Every line of the listing below is to be repeated exactly; the pictures stay out.

## PROVIDED INFORMATION
----

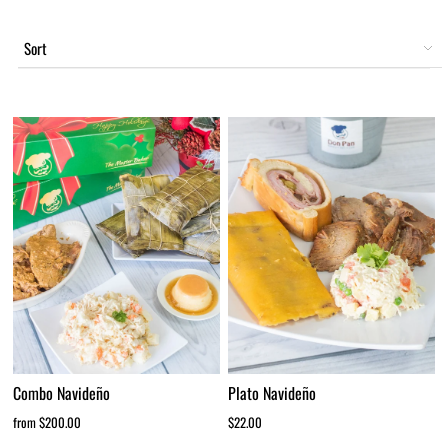
Sort
Combo Navideño
Plato Navideño
from $200.00
$22.00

----

## ANSWER SPACE
Sort
Combo Navideño
Plato Navideño
from $200.00
$22.00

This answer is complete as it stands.